Here’s one thing a woman can do about TV repairs (Oct, 1955)
WHEN YOUR TV PICTURE “ACTS UP”
Here’s one thing a woman can do about TV repairs
Fine quality tubes are essential for the best and clearest TV pictures and sound. However, just as your electric light bulbs wear out… TV and Radio tubes gradually lose their strength and need to be replaced.
So here’s one way to be sure they are replaced with fine quality tubes. Just ask your serviceman for CBS tubes. There are no better tubes made… and CBS tubes have the Good Housekeeping Guaranty Seal.Ask to see the cartons.
Whether it is a big picture tube, or the small tubes in your TV set Or Radio… be sure the replacement tube comes from a CBS carton with the Good Housekeeping Guaranty Seal.
CBS TUBES have this seal
CBS-HYTRON, Danvers, Massachusetts
A DIVISION OF COLUMBIA BROADCASTING SYSTEM, INC.





Wait about 20 years and get a solid state set!
Weren’t other things like capacitors more likely to fail? The “acting up” television looks like its vertical amplifier is generating almost precisely half its normal output.
Tubes were far more likely to fail than capacitors. Some of the drug stores had tube testers for do-it-yourself repairmen. A tube diagram inside the cabinet showed you where to put them back.
Some of these old ads are sickening… Hell in 1955 she might have BUILT the damn thing…
Tubes were more likely to go. Capacitors on those old sets were big aluminum “juice cans” and didn’t go bad usually. Maybe if the set is was 10 years old. Also, the picture looks more like a symptom of low voltage than that of a bad tube. Both the vertical and horizontal outputs look low. Two different circuits. I loved using those tube testers that were in every drug store and hardware store. “Awe gee that neon light shows me that my 5A87 tube is gassy”

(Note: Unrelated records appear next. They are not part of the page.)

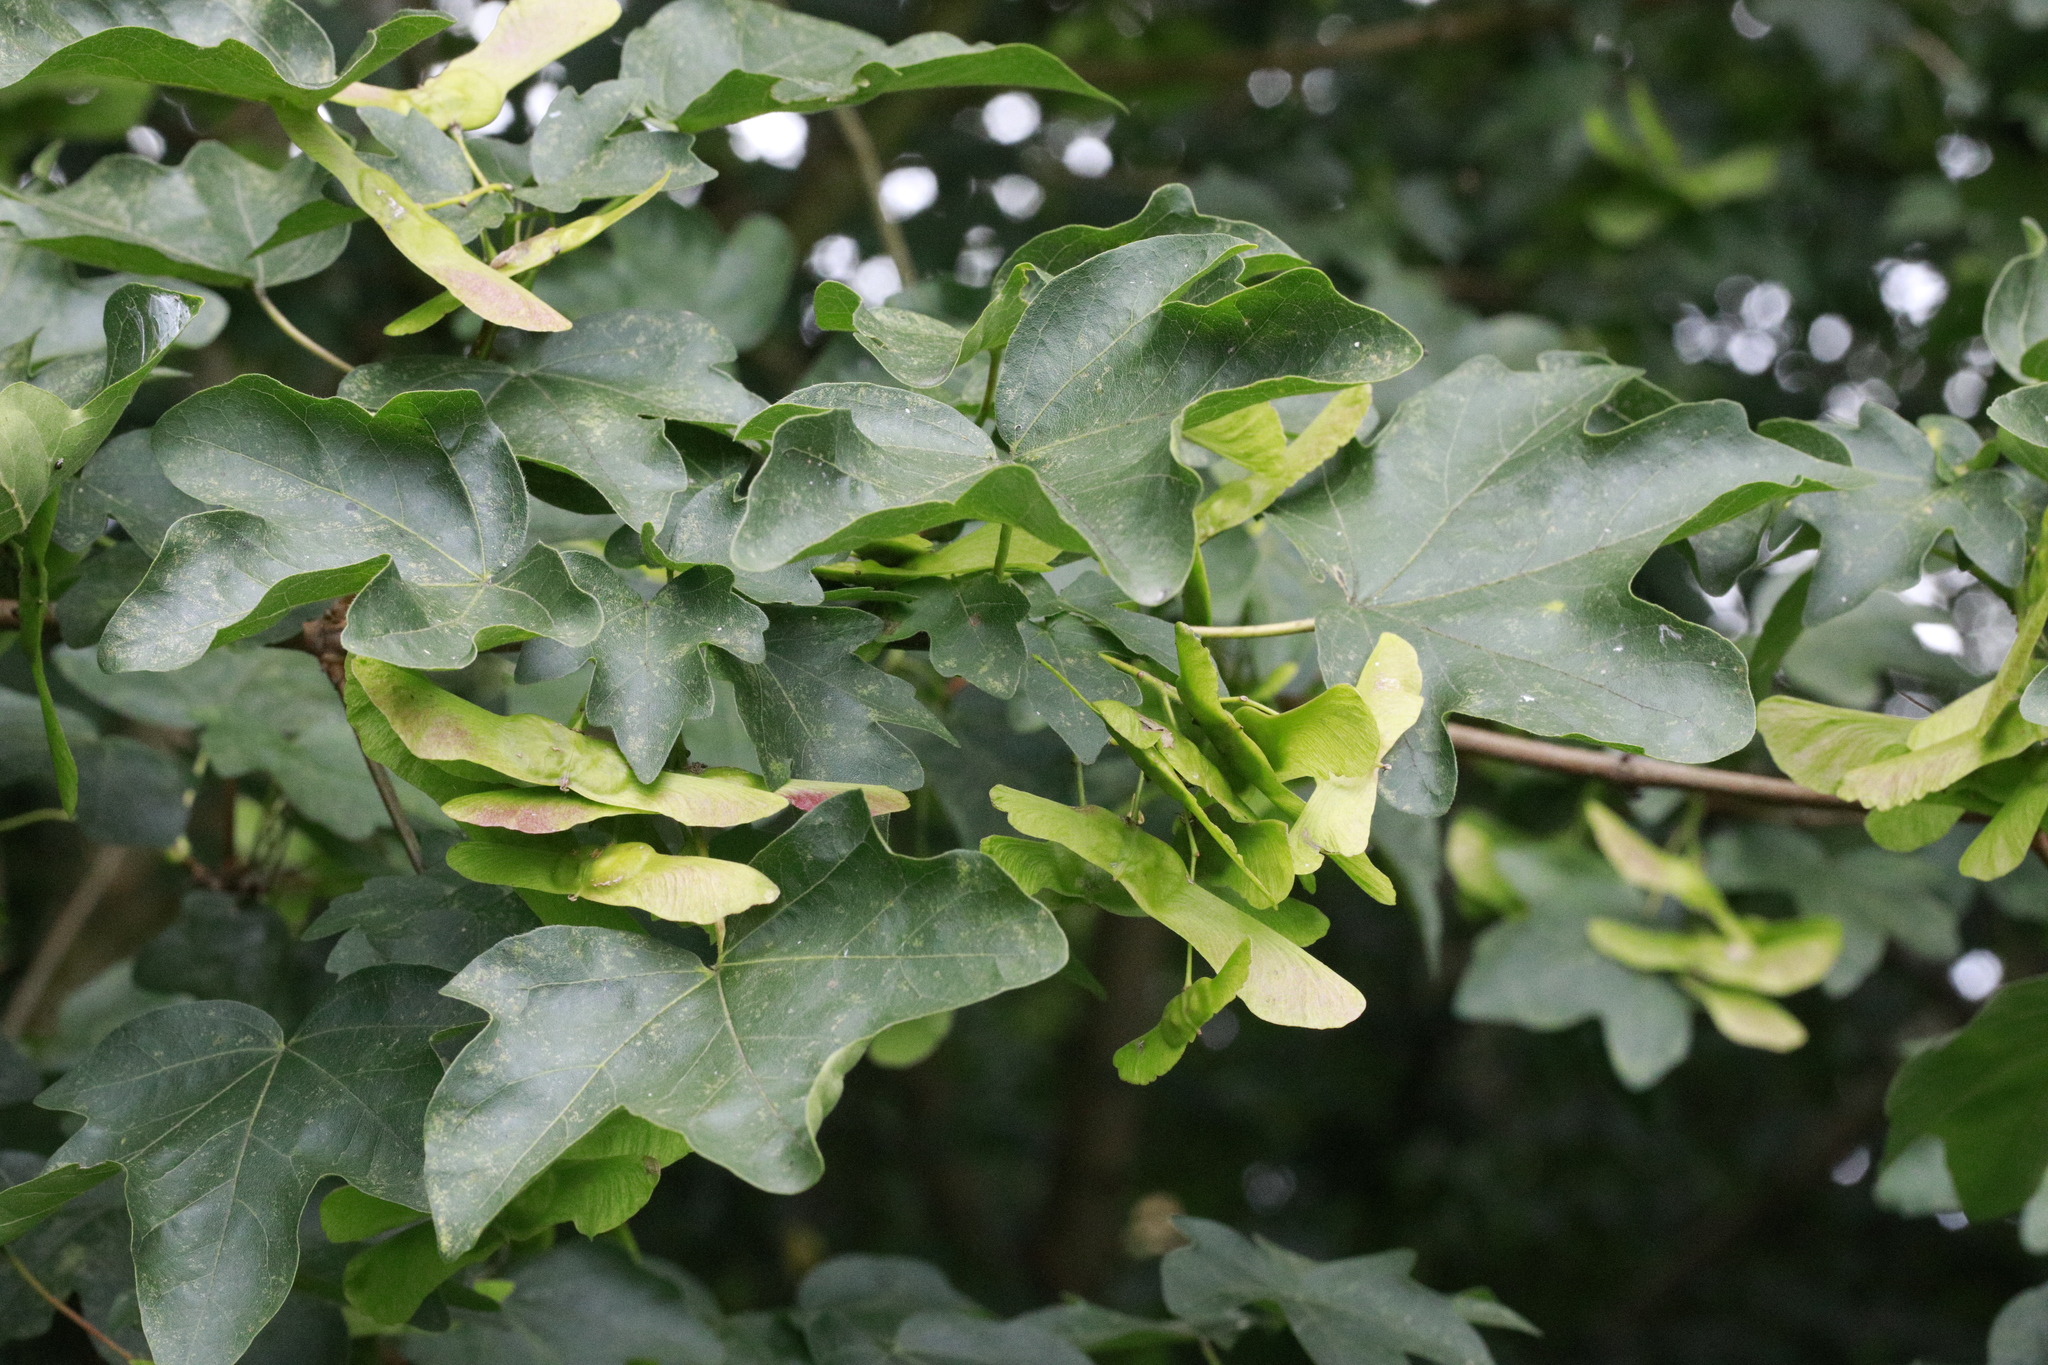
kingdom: Plantae
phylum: Tracheophyta
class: Magnoliopsida
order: Sapindales
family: Sapindaceae
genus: Acer
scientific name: Acer campestre
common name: Field maple
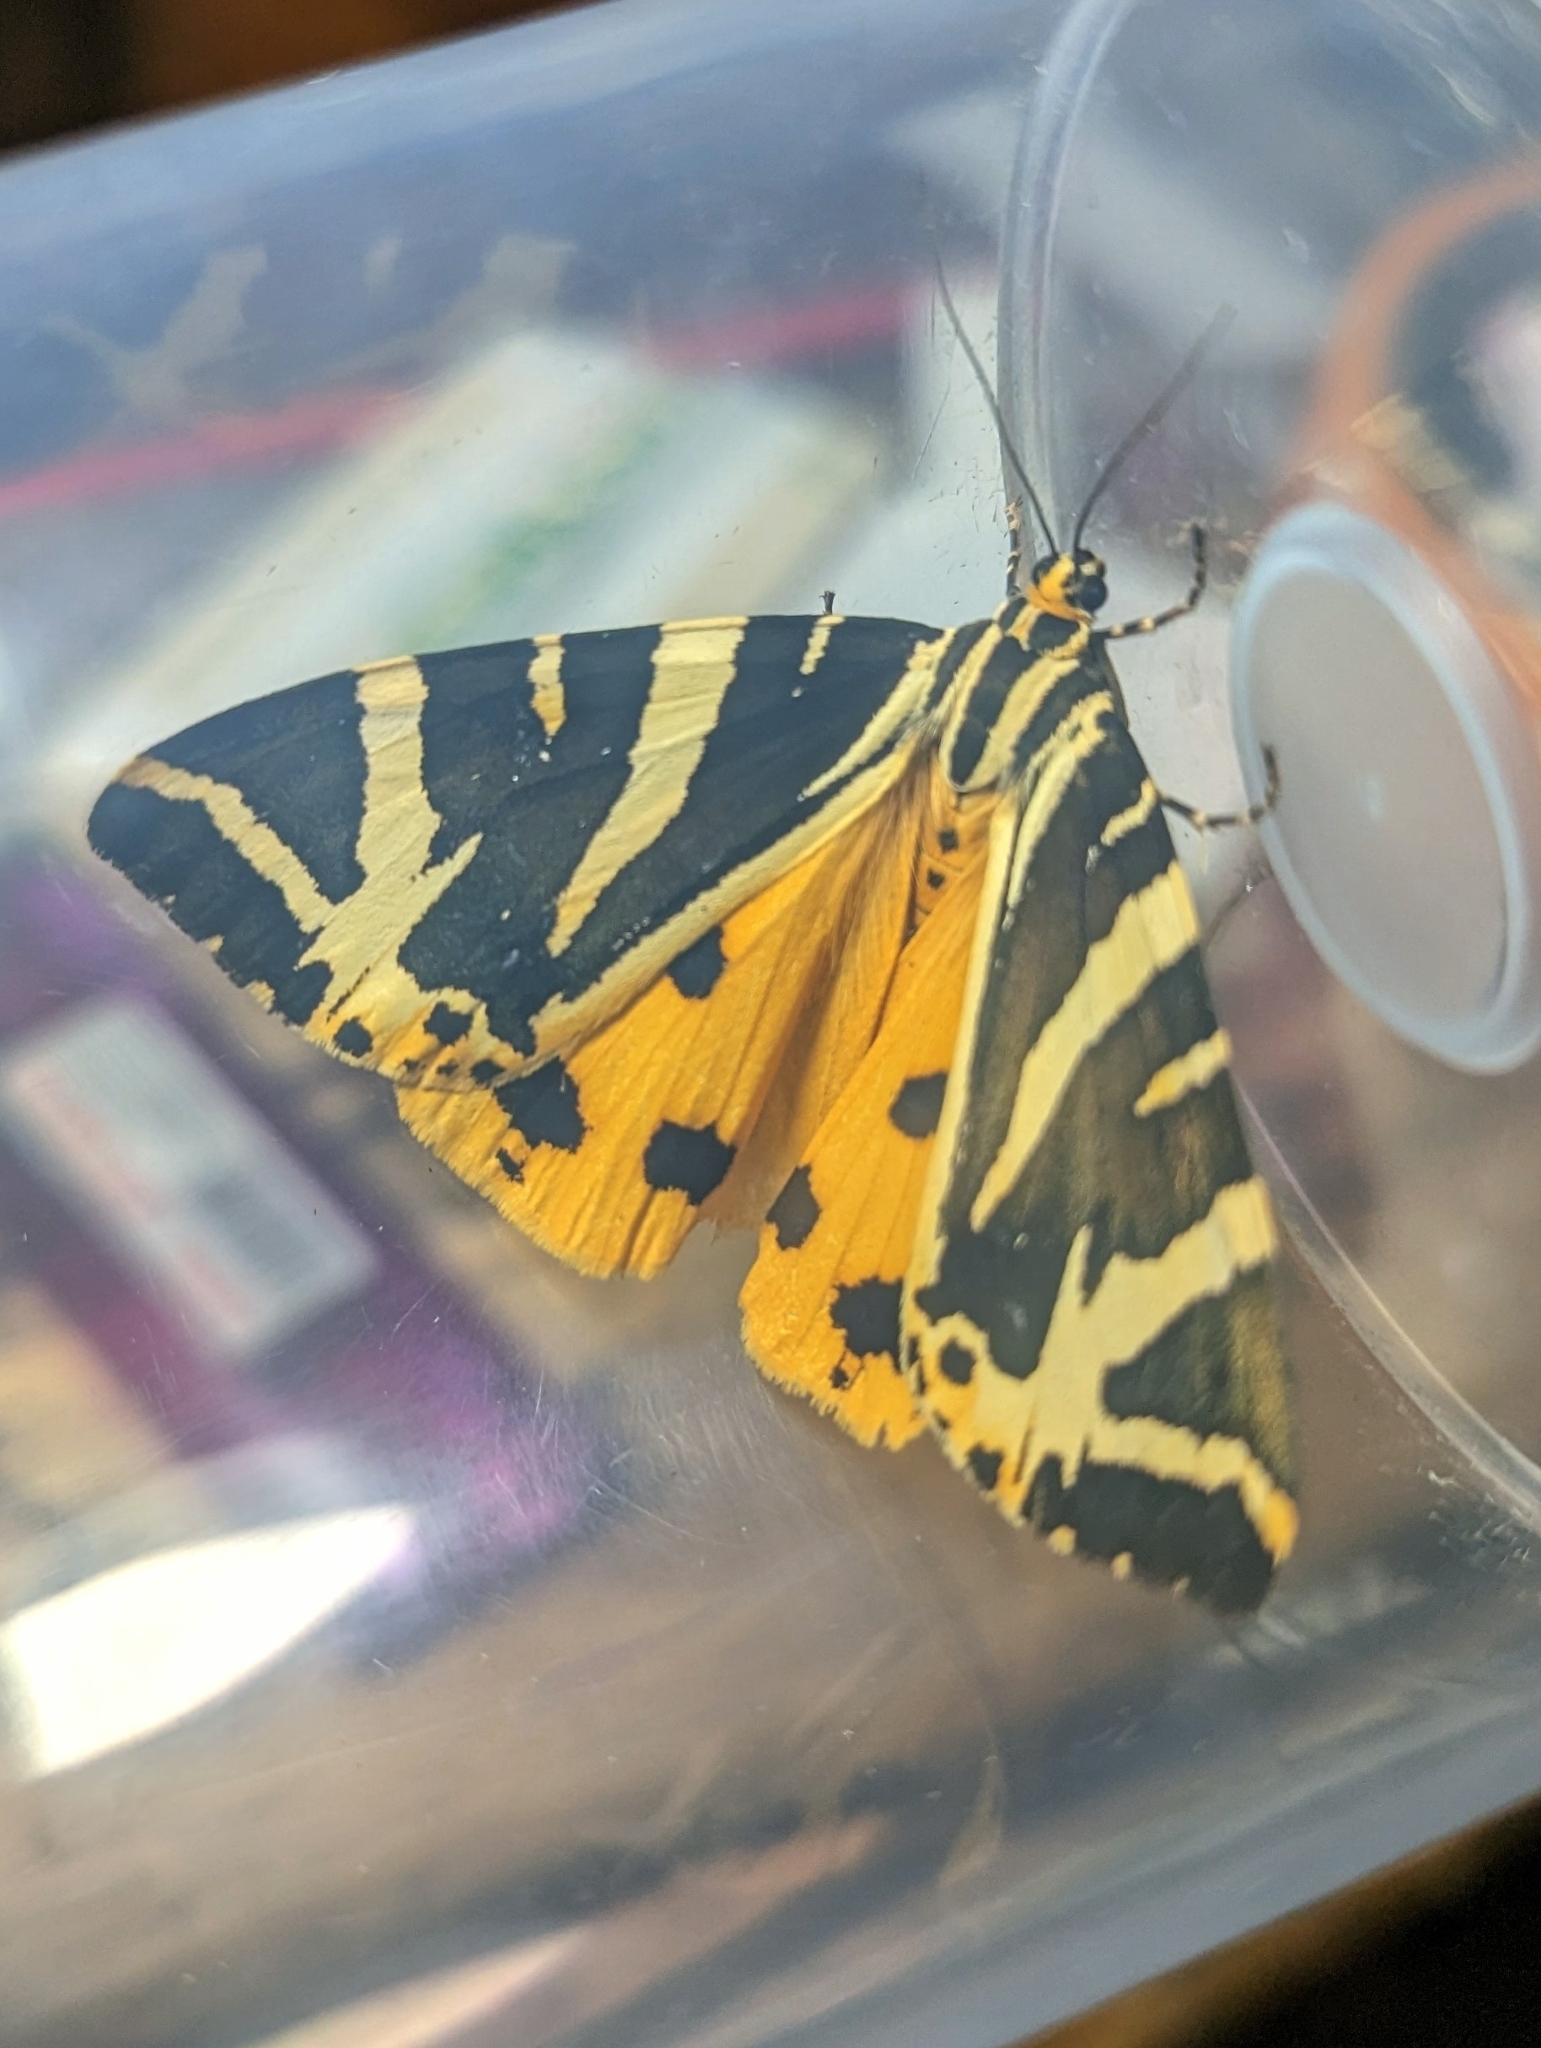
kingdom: Animalia
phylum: Arthropoda
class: Insecta
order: Lepidoptera
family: Erebidae
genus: Euplagia
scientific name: Euplagia quadripunctaria
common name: Jersey tiger
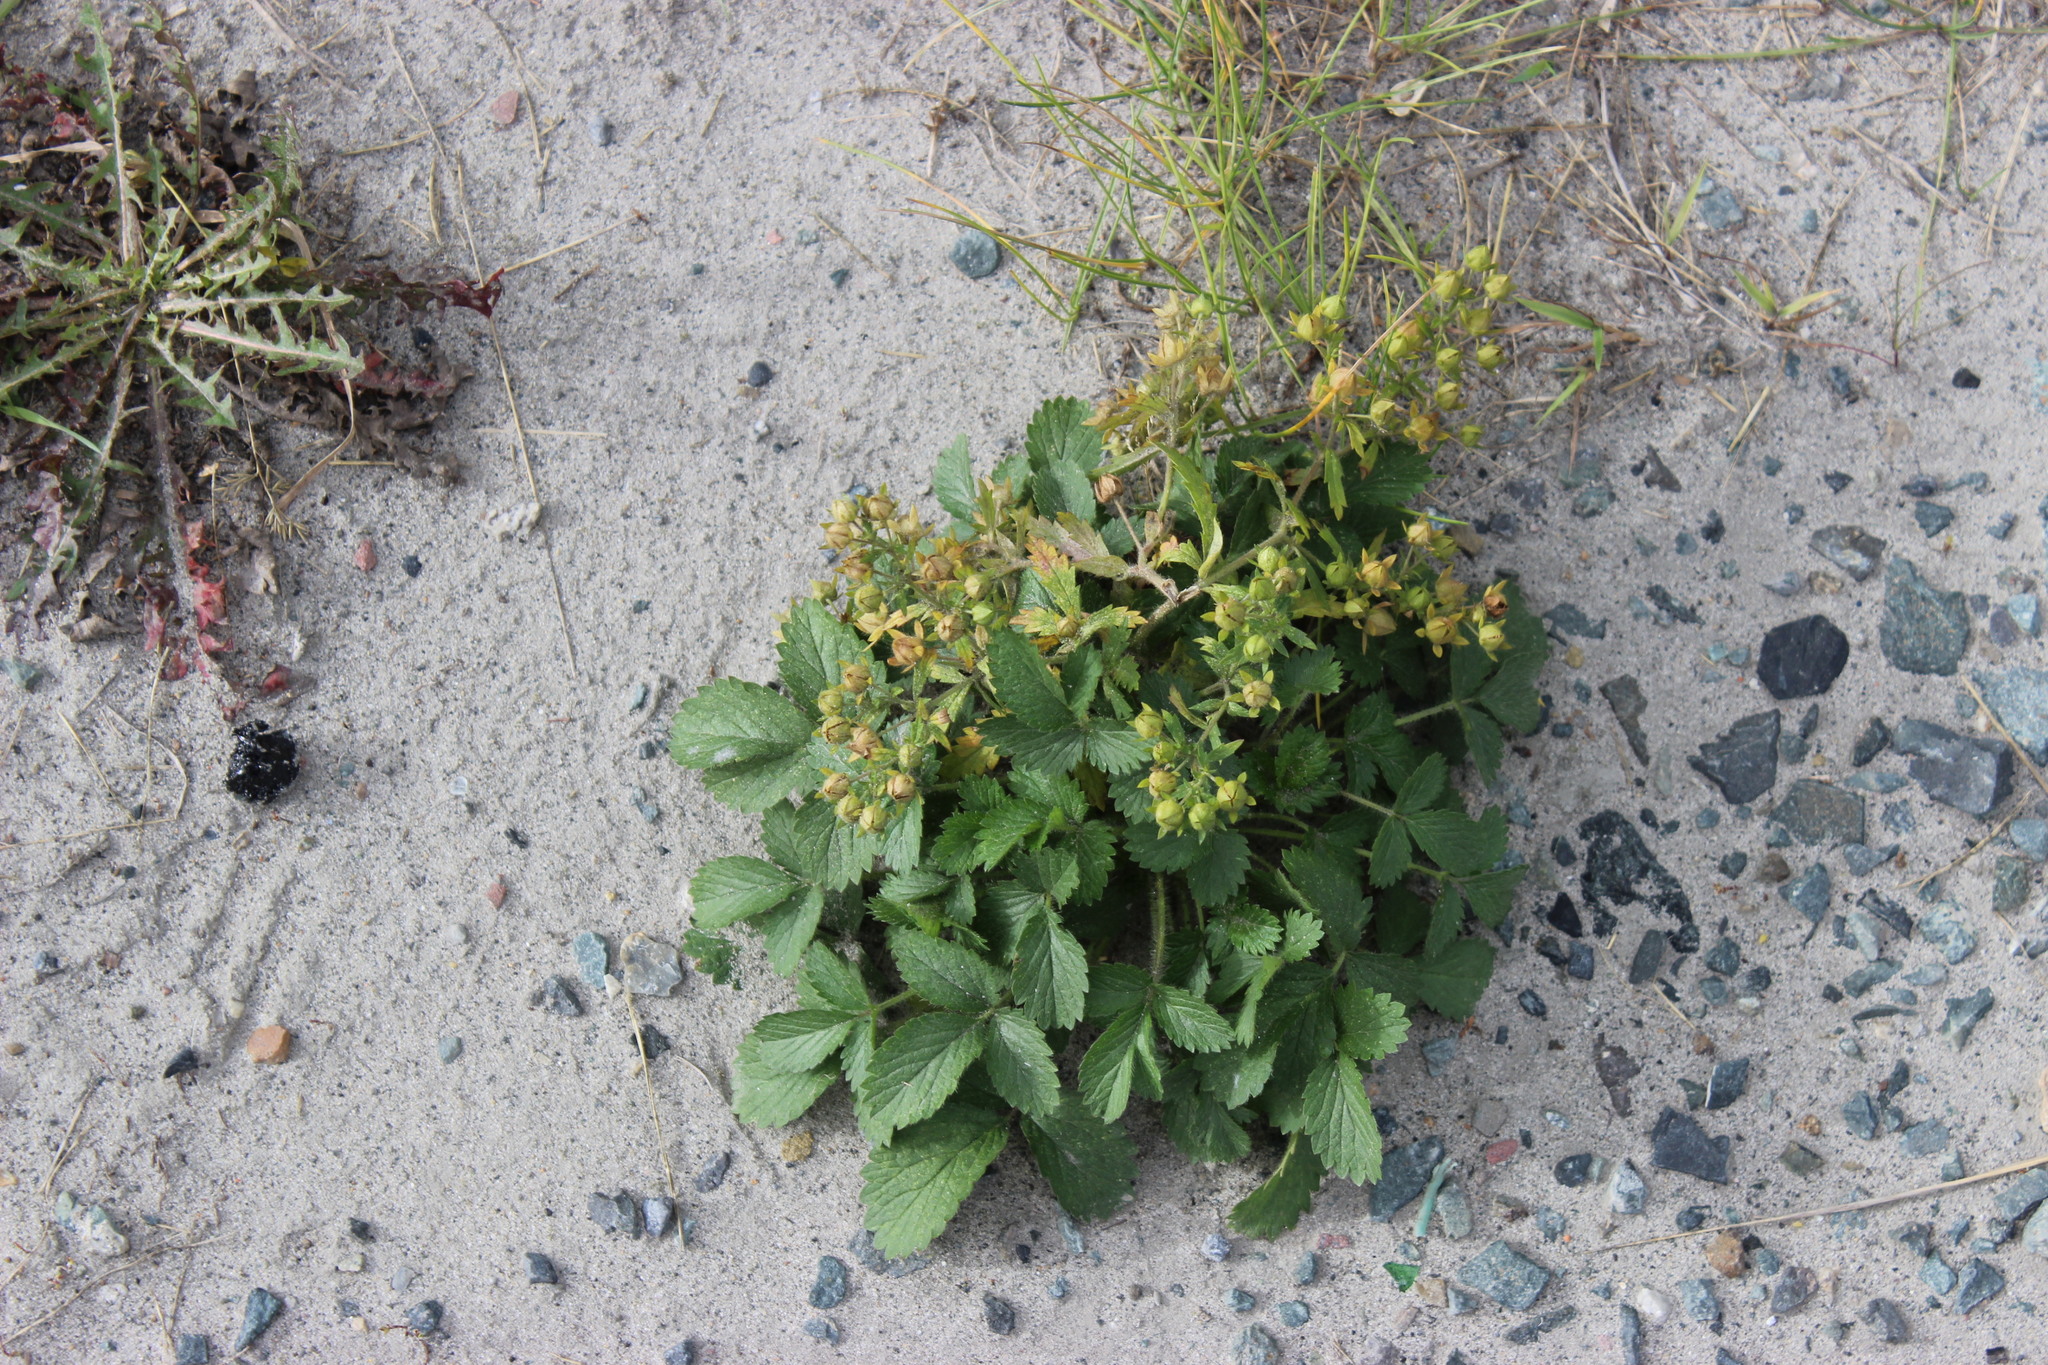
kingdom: Plantae
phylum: Tracheophyta
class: Magnoliopsida
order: Rosales
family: Rosaceae
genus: Potentilla
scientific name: Potentilla norvegica
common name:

I have fond memories of going to Thrifty Drug with my Dad, waiting while he tried out the various tubes on the tester. Inevitably they were out of the one he needed.
I remember this machine as well http://www.retroaudiola…
Speaking of capacitors — legend has it that Sprague “Black Beauty” encapsulated capacitors were often prone to fail in tube-type electronics. Sometimes visibly so, in that they eventually gained the nickname, “Black Ugly.”
Ah, yes…tube testers at the drugstore and even Radio Shack, back in the day. With the cynicism of hindsight, I can only wonder if some (if not all) of these were, ahem, “biased” to show a tube failure when it might not have been. In the interest of selling replacement tubes, of course.
@Ted That’s the whole point of these old ads. This one is so incredibly sexist it’s almost unbelievable.
MM doesn’t usually go back far enough to find comparably racist ads. Here’s my favorite:
http://upload.wikimedia…
I remember that one too, Firebrand38! I think it was right beside the buggy whip department.
Charlene: Go easy on that stuff! This was part of my childhood! Buggy whips? Yeah, right next to the lamp oil.